The parents of an Asperger’s sufferer who tried to have them killed saw their son sentenced to an indefinite hospital order today, despite their pleas for leniency.

Christopher Monks, 25, persuaded 20-year-old Shaun Skarnes, whom he had met online three months earlier, to stab the couple while they were asleep at their home in Chorley, Lancashire. The plan failed when Monks’s father, also Christopher, woke to find Skarnes in his bedroom with a large kitchen knife and managed to disarm him.

Monks was sentenced to an indefinite hospital order yesterday and Skarnes, of Ellesmere Port, Merseyside, will serve an indeterminate term for public protection and cannot be considered for parole for at least three and a half years.

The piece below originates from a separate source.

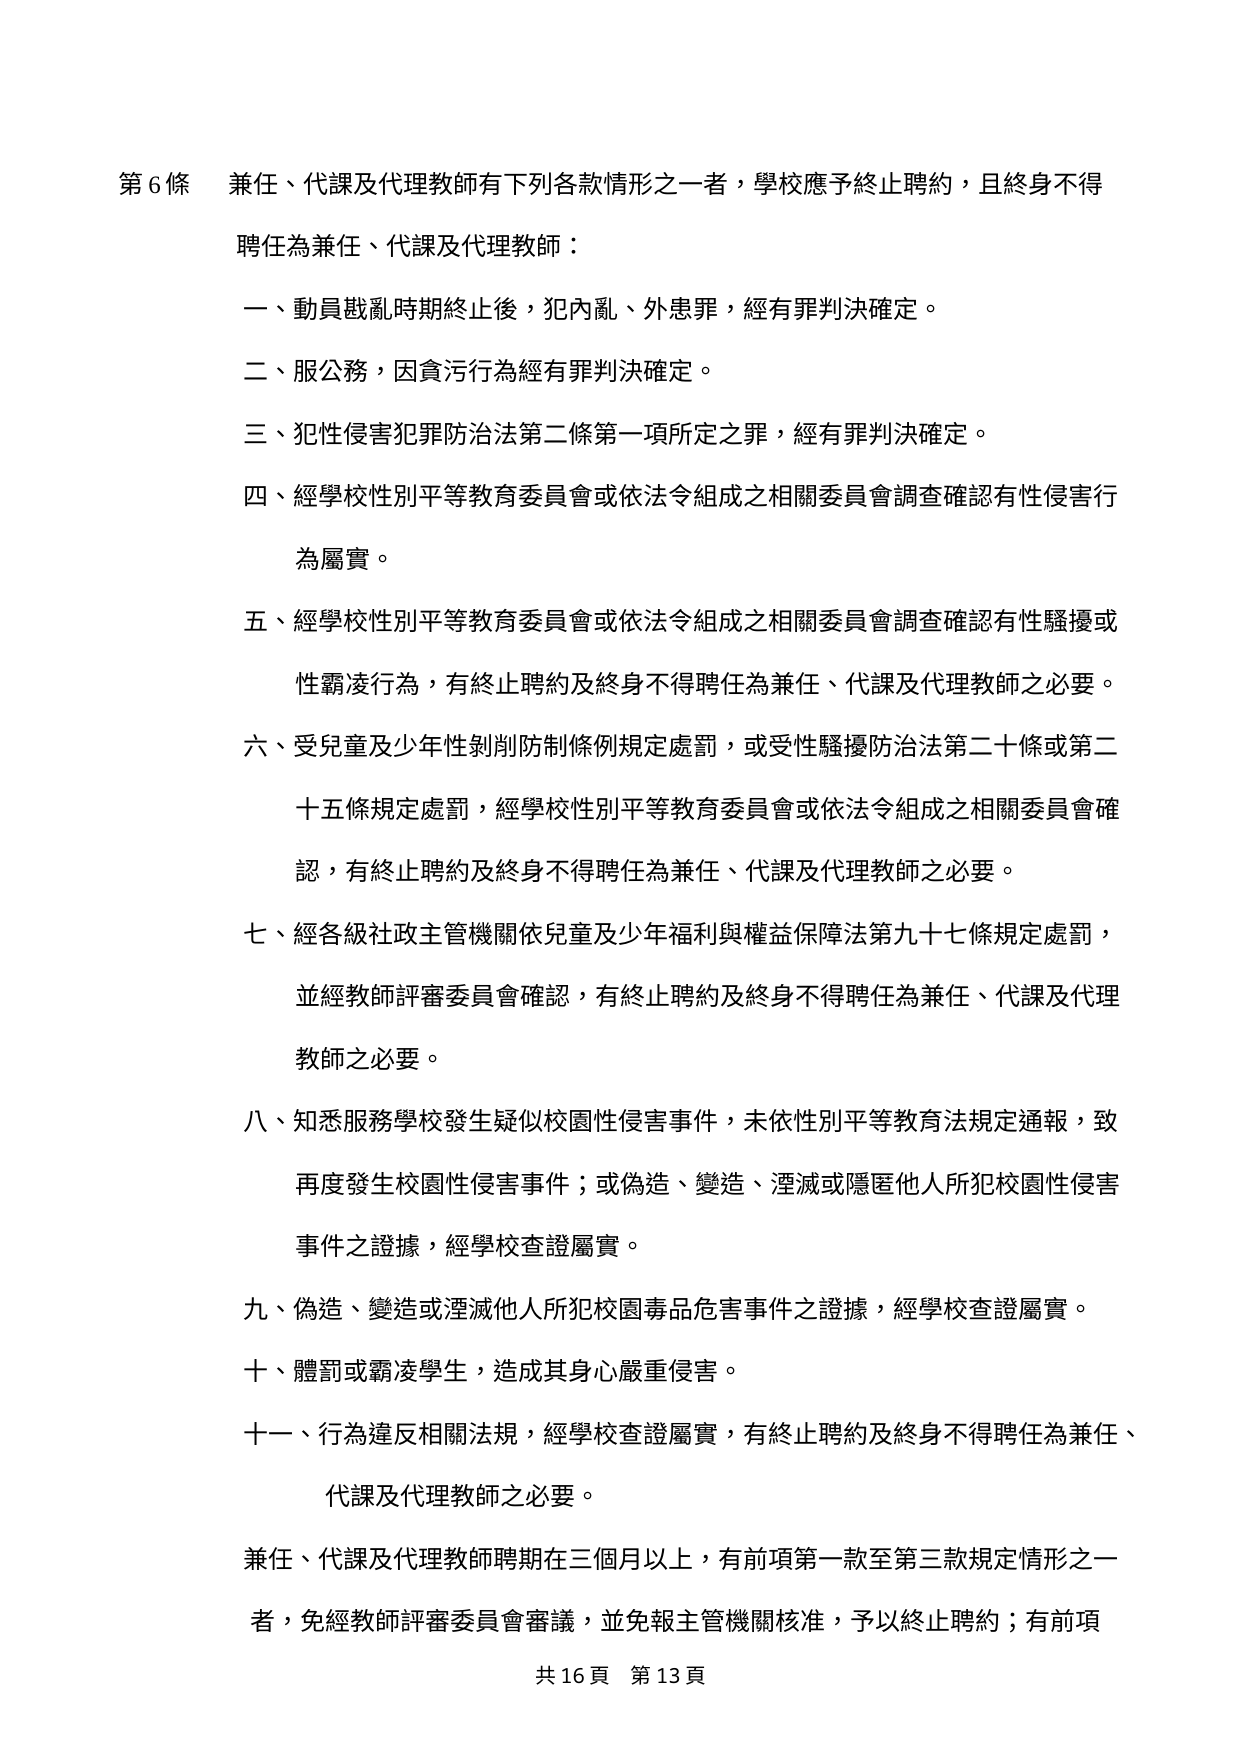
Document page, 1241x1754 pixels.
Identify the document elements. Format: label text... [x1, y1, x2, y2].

The pair were convicted despite the fact that Monks’s father, also Christopher, and his wife Elizabeth have fully supported their son, who was adopted at the age of 10 months. They argued that his condition meant he was unable to separate fantasy from reality and that he had never intended to have them murdered.

Monks had met Skarnes online in November 2008 and told him that he wanted his parents dead because they were over-protective and treated him like a child.

The trial, in July, heard that Skarnes had gone to the house Monks shared with his parents in February last year to play computer games. He left, telling Mr and Mrs Monks he was going to catch a train home, but instead hid in a nearby park and returned late at night.

The court heard he agreed to kill the parents in return for sexual favours, which would end in Monks allowing Skarnes to bite off his penis.

Both men argued they were acting as part of role play but a jury at Preston Crown Court disagreed and found them guilty of conspiracy to murder after barely one hour of deliberation in July.

Sentencing the pair at Preston Crown Court, Mr Justice McCombe said he felt for Monks’s parents. “No court could fail to be moved by the unstinting love they have for their son,” he said. “In their own words in a letter sent to me they say ‘Whatever sentence is passed, we will serve it with him’.”

But he added both men continued to present a “significant” risk of harm to the public. “I recognise that Mr and Mrs Monks find this difficult to accept but the court has a duty to protect the public and ensure that they are not released into the community until that risk is eliminated.”